I think The Stig turned out to be Perry McCarthy and Ben Collins. Like the mysterious Stig, there are amazing well-credentialed unseen performers behind the success of database systems.
Followup Quarter-mile Drag-racing
Quick responses to article replies from the Koutanov
Building even simple DB-backed messaging systems involves a lot more incidental complexity than meets the eye; It also involves a lot more engineering skill that isn’t easily commoditised.
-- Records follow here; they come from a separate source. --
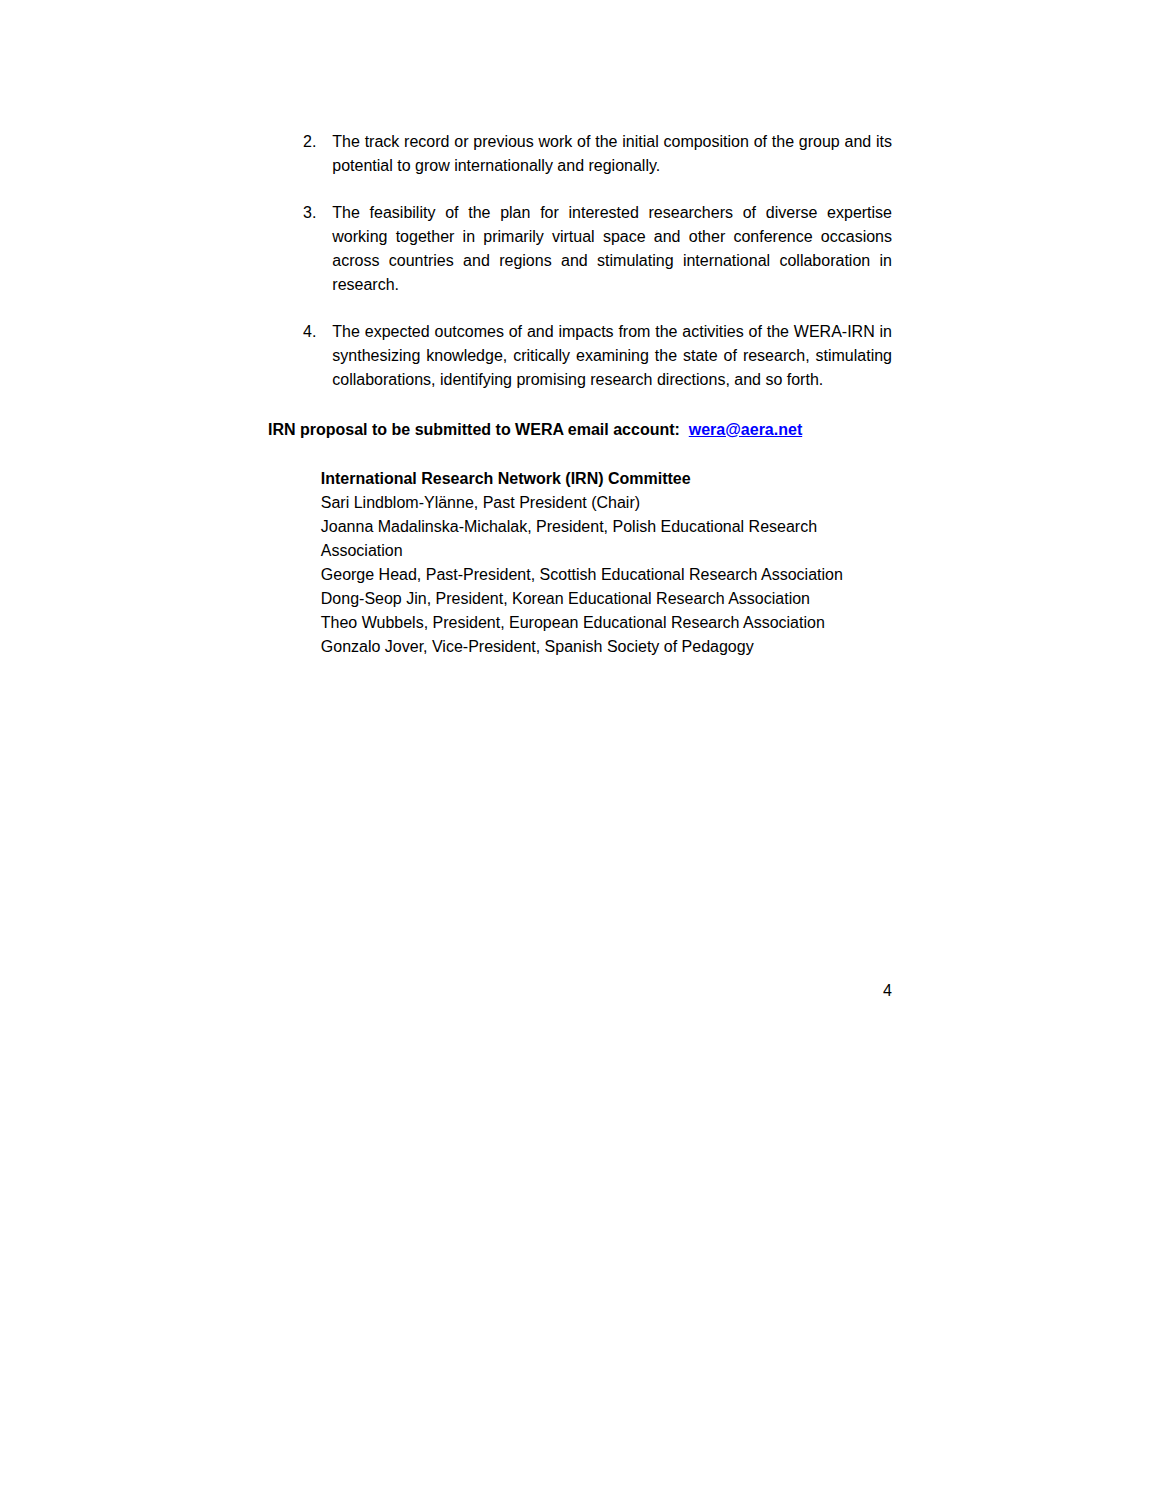The track record or previous work of the initial composition of the group and its potential to grow internationally and regionally.
The feasibility of the plan for interested researchers of diverse expertise working together in primarily virtual space and other conference occasions across countries and regions and stimulating international collaboration in research.
The expected outcomes of and impacts from the activities of the WERA-IRN in synthesizing knowledge, critically examining the state of research, stimulating collaborations, identifying promising research directions, and so forth.
IRN proposal to be submitted to WERA email account: wera@aera.net
International Research Network (IRN) Committee
Sari Lindblom-Ylänne, Past President (Chair)
Joanna Madalinska-Michalak, President, Polish Educational Research Association
George Head, Past-President, Scottish Educational Research Association
Dong-Seop Jin, President, Korean Educational Research Association
Theo Wubbels, President, European Educational Research Association
Gonzalo Jover, Vice-President, Spanish Society of Pedagogy
4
I can clearly see that your knowledge of certain database products is higher than an average engineer, which is a case in point.
Perhaps, but I’m thinking hypothetically here: in all cases good tooling solves all skills gaps, and levels the starting grid.
Your knowledge of Brewer’s CAP theorem already puts you into the 95th percentile.
I learned about that from CockroachDB. Now there’s a NewSQL database system with torque.
a particular client…built a queue on top of MySQL…They are a listed company now….The developers kept trying to optimise their home-grown queue…
Not a terrible problem to have. I suggest that the opposite is worse. A startup that gold plates: building a 100% event-driven software system with microservices, and layers of microservice abstractions — is highly likely to fail.
To justify overengineering, people readily exaggerate the difficulty to change software in the future. It’s essential to start simple, then measure and improve.
As he says “They are a listed company now”, they have more than enough resources to optimise for performance and scalability, as they scale.
It would be interesting to get the full details about their conundrum — I love old classics.
unless the alternative is genuinely significantly simpler/cheaper/quicker and offers a faster time to market or some other material competitive advantage. I don’t believe that implementing and maintaining a messaging platform inside a DBMS is easier or more cost-effective than spinning up a dedicated message broker.
I tend to agree. But I don’t think either extreme is universal, the answer lies somewhere in the middle. Sometimes turbo lag isn’t a big problem.